We had our picnic on the port side ice. A ship this large creates a very big blind spot. The starboard side was off limits today as our guards set their perimeter and watched the horizon for large, hungry carnivores. If they spotted one, the planwas to herd us back up the gangway.
You can see other activities besides our BBQ-on-ice. Participants in an activity called the Polar Plunge dove into the water at the stern of the ship for a brief swim. The salt water was a few degrees colder than the 0 degrees Celsius temperature that freezes fresh water.
Other folks made snow angles and snow balls. With the air temperature at 0 degrees Celsius, the snowballs packed rather well. We took photographs of people "pulling the ship" with the line that you see tied at the bow. Folks sat or stood on the anchor for more photographs. The fun of playing in the snow and the grand scale of the ship and its anchor made some of us feel like kids again.
As the party wound down, the helicopter took us up for flights around the ship.

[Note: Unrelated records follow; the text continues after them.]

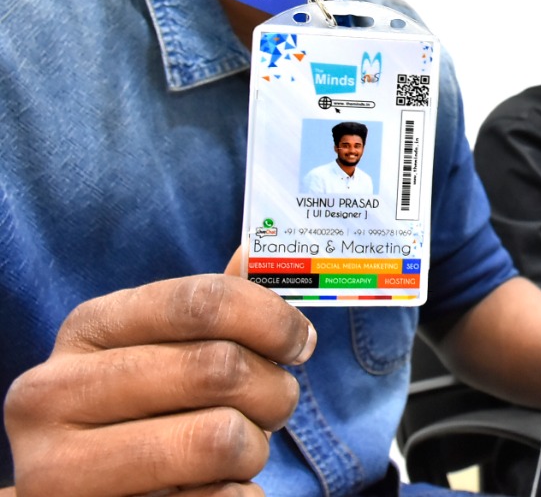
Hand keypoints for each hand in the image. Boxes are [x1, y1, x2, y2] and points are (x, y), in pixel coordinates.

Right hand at [4, 262, 315, 496]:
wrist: (75, 493)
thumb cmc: (135, 413)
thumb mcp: (158, 350)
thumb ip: (210, 309)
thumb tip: (255, 252)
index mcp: (87, 329)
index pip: (201, 302)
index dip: (273, 321)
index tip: (301, 344)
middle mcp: (54, 393)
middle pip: (220, 368)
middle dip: (273, 391)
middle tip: (273, 406)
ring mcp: (60, 468)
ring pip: (221, 438)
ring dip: (255, 448)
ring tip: (235, 452)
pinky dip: (239, 495)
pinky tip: (211, 489)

Can you find the 3rd quarter moon? It is one week away from a total solar eclipse on August 1. When we get back on board, we will be breaking ice toward the path of totality.
With no land details to geocode this panorama, I have tried to use the time of day with the positions of the sun and the moon to orient the panorama in Google Earth. I think that it worked out well. With the drifting of the ice pack, our picnic spot had already move by about a kimometer before the picnic was over.
This panorama was photographed with a Nikon D80 and stitched with Autopano Pro.